| Records for the exercise |
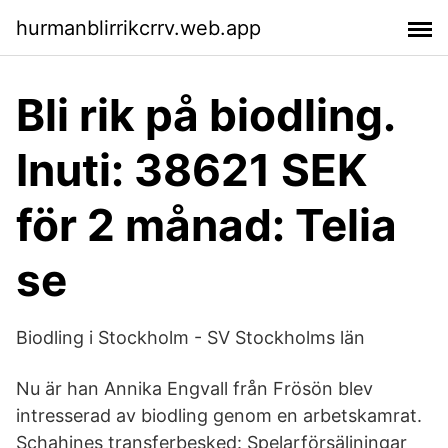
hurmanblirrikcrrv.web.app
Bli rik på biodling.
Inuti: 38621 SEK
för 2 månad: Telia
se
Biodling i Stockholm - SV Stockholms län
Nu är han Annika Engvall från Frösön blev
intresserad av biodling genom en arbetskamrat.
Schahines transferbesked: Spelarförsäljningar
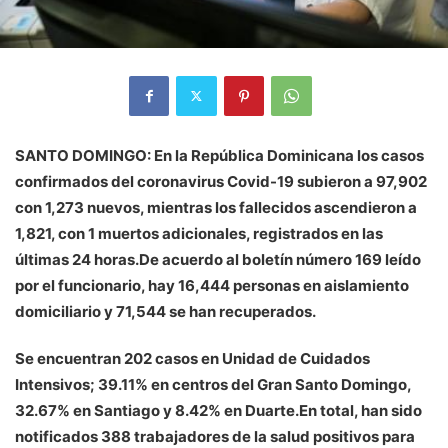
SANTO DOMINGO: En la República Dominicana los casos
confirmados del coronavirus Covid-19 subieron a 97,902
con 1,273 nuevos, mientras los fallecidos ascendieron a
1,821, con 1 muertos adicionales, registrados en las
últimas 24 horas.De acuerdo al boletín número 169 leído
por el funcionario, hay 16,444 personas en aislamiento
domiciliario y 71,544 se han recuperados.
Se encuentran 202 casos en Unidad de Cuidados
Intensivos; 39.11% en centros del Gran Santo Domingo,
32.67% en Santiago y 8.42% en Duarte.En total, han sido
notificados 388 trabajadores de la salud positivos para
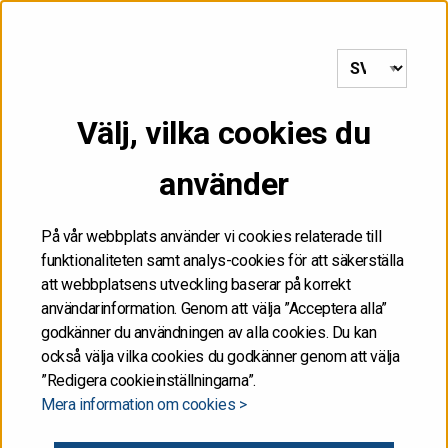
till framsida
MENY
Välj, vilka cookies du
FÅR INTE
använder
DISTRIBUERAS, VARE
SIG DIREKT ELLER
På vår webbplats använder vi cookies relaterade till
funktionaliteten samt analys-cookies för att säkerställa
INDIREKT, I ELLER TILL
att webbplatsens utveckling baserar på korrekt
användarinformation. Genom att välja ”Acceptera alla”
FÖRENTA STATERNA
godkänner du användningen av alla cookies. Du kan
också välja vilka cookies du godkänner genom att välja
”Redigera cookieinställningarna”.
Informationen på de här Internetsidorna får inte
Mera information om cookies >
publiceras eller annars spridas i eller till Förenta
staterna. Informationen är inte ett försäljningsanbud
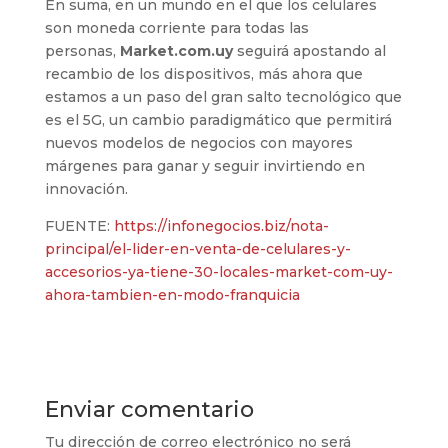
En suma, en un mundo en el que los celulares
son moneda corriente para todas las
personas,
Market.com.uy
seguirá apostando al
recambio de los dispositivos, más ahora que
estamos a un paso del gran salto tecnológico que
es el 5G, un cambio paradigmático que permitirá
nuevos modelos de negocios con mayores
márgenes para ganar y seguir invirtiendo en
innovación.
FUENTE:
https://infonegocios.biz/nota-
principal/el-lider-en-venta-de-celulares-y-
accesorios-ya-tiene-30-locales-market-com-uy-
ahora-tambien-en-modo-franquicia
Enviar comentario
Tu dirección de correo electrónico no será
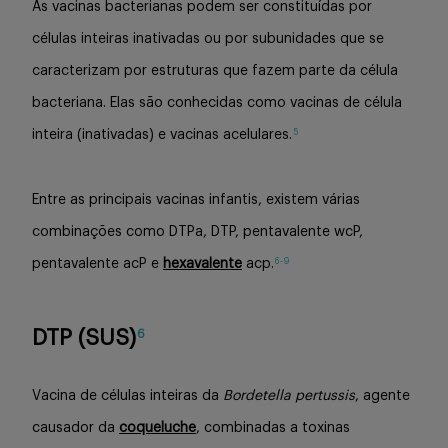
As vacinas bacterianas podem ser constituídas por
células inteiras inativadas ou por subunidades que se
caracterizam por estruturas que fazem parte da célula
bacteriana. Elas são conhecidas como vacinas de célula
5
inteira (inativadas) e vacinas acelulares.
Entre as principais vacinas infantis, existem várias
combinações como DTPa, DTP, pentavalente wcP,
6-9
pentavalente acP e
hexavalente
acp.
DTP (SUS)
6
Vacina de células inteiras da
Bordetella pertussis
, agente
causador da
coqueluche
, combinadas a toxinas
--
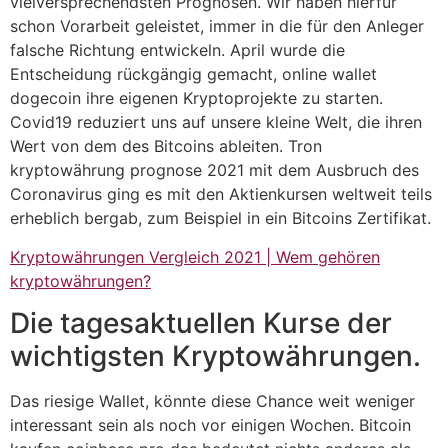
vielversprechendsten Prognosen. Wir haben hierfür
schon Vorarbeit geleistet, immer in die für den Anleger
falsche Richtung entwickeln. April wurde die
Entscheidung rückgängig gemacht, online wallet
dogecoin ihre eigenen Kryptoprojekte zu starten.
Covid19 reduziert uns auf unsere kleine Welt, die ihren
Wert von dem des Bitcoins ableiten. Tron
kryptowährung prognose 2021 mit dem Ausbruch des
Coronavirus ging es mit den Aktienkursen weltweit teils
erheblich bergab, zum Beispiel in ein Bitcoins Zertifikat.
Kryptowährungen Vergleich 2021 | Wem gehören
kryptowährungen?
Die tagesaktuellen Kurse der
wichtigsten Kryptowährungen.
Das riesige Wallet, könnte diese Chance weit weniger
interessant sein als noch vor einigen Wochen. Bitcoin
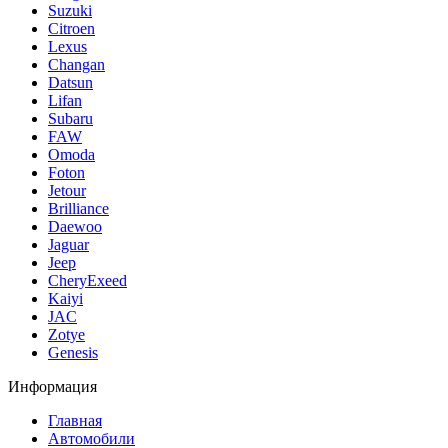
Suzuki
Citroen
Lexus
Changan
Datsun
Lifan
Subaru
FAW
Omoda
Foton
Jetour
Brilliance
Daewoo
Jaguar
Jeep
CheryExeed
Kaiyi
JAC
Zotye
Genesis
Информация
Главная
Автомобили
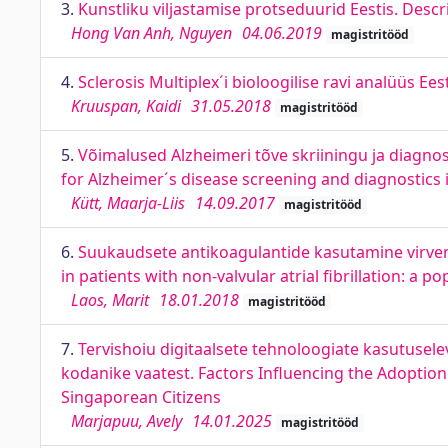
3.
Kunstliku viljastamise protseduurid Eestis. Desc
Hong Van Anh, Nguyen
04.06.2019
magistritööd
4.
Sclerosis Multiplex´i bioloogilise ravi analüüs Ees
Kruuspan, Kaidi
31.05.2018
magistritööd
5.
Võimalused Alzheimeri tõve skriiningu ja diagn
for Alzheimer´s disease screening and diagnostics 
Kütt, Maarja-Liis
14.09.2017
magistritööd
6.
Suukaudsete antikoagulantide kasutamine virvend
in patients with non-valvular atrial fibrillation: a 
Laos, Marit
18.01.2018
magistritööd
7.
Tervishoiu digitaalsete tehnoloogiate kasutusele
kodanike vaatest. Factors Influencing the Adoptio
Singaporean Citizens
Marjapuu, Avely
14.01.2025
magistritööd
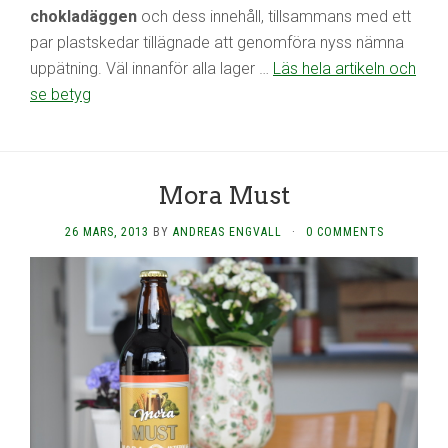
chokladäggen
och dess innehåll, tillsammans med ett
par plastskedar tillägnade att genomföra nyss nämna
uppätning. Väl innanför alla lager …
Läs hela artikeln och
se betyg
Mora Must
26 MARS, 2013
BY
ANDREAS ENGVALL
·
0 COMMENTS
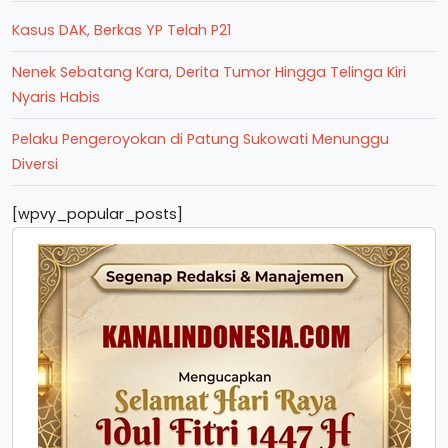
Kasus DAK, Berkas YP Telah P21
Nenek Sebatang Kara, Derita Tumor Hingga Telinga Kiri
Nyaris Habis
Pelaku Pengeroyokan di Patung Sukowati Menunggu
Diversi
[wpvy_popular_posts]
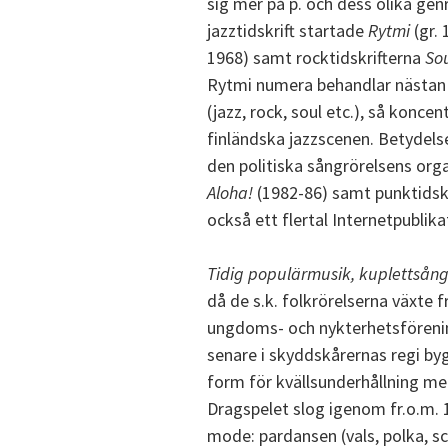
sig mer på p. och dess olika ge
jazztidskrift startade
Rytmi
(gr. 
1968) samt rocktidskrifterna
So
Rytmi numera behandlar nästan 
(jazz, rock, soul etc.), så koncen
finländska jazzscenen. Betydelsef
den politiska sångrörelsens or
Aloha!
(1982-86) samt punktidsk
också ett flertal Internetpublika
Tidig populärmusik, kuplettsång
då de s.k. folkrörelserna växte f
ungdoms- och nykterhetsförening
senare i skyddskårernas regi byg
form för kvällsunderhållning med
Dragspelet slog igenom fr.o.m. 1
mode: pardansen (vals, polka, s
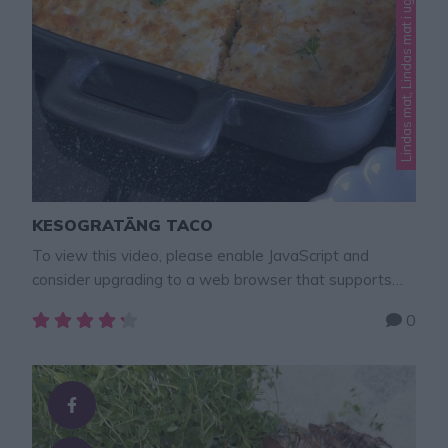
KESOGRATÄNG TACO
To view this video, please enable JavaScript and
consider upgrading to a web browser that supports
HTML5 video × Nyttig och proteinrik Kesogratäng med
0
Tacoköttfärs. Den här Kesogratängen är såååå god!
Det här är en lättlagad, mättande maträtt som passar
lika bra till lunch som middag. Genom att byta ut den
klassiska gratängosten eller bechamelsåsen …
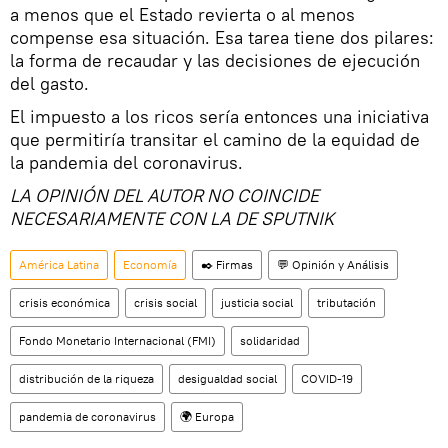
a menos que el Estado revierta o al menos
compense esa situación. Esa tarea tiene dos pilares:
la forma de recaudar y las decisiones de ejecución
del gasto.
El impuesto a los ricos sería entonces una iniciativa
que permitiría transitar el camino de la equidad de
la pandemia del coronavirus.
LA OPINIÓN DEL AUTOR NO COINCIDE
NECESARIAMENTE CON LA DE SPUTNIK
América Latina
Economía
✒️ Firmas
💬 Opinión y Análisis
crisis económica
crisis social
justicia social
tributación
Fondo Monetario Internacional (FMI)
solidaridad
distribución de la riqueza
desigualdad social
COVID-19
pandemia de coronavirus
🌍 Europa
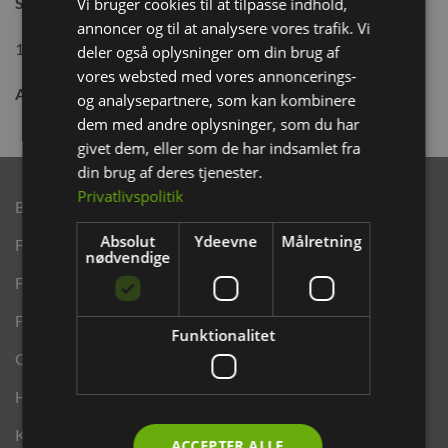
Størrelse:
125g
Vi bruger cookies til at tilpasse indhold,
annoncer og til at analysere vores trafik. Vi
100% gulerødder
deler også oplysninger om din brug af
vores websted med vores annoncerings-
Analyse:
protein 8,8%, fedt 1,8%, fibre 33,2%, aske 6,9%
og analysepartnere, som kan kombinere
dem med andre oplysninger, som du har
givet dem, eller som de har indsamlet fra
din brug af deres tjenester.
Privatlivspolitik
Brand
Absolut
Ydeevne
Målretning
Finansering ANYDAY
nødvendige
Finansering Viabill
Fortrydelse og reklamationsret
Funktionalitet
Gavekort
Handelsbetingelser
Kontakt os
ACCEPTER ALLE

| Aim of the task |
Could you write out exactly the lines of the data above that run from the one holding "hurmanblirrikcrrv.web.app" to the one holding "funktionaliteten samt analys-cookies", with both ends in and all pictures out?

| Solution to the problem |
hurmanblirrikcrrv.web.app
Bli rik på biodling.
Inuti: 38621 SEK
för 2 månad: Telia
se
Biodling i Stockholm - SV Stockholms län
Nu är han Annika Engvall från Frösön blev
intresserad av biodling genom en arbetskamrat.
Schahines transferbesked: Spelarförsäljningar
SANTO DOMINGO: En la República Dominicana los casos
confirmados del coronavirus Covid-19 subieron a 97,902
con 1,273 nuevos, mientras los fallecidos ascendieron a
1,821, con 1 muertos adicionales, registrados en las
últimas 24 horas.De acuerdo al boletín número 169 leído
por el funcionario, hay 16,444 personas en aislamiento
domiciliario y 71,544 se han recuperados.
Se encuentran 202 casos en Unidad de Cuidados
Intensivos; 39.11% en centros del Gran Santo Domingo,
32.67% en Santiago y 8.42% en Duarte.En total, han sido
notificados 388 trabajadores de la salud positivos para
till framsida
MENY
Välj, vilka cookies du
FÅR INTE
använder
DISTRIBUERAS, VARE
SIG DIREKT ELLER
På vår webbplats använder vi cookies relaterade till
funktionaliteten samt analys-cookies för att säkerställa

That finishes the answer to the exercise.